◆ **TASK REQUIREMENTS**:
How many lines in the data below contain the string "will"? Answer with the number only.

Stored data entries
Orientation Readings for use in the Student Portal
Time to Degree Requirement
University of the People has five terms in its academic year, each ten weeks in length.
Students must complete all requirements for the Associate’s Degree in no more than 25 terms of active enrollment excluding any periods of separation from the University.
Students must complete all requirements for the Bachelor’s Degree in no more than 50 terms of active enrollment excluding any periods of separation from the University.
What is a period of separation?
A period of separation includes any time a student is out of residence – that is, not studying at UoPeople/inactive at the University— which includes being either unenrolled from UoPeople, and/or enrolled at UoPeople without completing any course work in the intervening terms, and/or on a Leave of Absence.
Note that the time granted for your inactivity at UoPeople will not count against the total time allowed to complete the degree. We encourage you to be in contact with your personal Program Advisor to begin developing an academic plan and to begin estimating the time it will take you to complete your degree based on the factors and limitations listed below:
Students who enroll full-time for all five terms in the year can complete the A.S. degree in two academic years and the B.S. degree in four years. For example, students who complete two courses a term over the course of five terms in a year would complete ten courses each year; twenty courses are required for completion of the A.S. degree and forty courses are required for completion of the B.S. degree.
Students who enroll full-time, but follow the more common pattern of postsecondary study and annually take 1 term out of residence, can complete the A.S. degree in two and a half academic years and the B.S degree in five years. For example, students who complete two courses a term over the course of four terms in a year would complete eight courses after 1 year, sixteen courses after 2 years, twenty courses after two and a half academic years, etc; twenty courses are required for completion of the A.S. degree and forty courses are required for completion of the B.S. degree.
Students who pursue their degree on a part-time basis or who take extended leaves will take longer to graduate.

◆ **ANSWER SECTION**:
2